7. Getting frustrated by a lot of commentary and a long editorial letter: Same thing as the above point. Writing a book-length project is hard. It requires a lot of effort and talent. So does the editing side. And the revision side. Revision is incredibly important and necessary in book writing. I have written six books and edited dozens. Writing is rewriting, as they say. Don’t be daunted by a 10-page, single-spaced editorial letter and 10,000 added words a la my commentary on your MS (rather common); instead, jump in and start editing!

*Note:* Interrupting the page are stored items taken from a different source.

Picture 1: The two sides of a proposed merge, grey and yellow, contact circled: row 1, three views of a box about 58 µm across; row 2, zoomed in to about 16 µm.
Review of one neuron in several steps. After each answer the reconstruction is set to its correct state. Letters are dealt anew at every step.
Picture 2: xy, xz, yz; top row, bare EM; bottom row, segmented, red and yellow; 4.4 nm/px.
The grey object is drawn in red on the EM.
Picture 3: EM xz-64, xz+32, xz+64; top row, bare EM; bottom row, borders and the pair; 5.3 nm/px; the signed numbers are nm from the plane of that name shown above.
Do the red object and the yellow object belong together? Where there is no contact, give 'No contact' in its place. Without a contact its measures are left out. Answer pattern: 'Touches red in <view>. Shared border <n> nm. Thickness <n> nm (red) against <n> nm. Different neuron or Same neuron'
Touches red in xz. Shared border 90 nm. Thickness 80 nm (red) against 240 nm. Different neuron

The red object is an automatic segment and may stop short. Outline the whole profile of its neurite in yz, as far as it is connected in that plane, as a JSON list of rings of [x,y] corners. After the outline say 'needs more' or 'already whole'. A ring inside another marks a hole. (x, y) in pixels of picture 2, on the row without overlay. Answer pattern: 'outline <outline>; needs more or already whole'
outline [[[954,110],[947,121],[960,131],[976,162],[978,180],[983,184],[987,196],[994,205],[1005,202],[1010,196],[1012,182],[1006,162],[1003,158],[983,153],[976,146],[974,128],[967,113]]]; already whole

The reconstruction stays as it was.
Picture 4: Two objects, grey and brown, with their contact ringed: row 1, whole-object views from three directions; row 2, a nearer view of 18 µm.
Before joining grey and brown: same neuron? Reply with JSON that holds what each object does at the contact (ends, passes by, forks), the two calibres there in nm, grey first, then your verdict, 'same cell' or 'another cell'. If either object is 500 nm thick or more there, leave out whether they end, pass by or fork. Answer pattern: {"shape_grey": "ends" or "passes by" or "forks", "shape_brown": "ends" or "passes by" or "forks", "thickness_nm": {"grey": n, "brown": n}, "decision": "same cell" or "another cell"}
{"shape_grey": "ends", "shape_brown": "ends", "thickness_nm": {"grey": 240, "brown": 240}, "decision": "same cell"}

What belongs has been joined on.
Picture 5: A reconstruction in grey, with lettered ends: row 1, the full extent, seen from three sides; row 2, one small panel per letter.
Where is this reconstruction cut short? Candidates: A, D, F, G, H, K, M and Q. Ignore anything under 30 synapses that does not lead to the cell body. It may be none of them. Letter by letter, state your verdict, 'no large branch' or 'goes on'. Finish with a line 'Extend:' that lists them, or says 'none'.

8. Believing that your first, second, or third draft [of your book] is ready to go: Certainly I will work with your fresh novel or memoir if I feel we’re a good fit and I think there’s a clear path to completion and landing with a publication-ready work. But I would prefer books which have been worked on and vetted for a few years, which have been rewritten and tightened and tinkered with, etc. I can come in, we can do a few steady revisions, and then we can try to get your baby out there into the world!

9. Attempting to write the latest [genre or otherwise] trends: Write what’s in your heart and head. Speak your literary truth. Go for it! Industry trends change every few months or year/two so you might as well write what’s inside of you anyway! Chasing trends will rarely (if ever) be satisfying on a deep, core level.

10. Being afraid to dig down deep, emotionally, in your prose: Dig deep! Don’t be afraid to challenge the status quo, to say what’s on your mind, even (especially!) if it’s unconventional or apart from the socially accepted “contract.” We need divergent voices. Marginalized voices. All voices.